Saved entries
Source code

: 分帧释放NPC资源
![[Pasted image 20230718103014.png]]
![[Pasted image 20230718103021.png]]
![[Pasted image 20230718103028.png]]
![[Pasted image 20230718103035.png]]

Task statement
Check each line of the entries for "image" and copy those that have it.

Completed task
![[Pasted image 20230718103014.png]]
![[Pasted image 20230718103021.png]]
![[Pasted image 20230718103028.png]]
![[Pasted image 20230718103035.png]]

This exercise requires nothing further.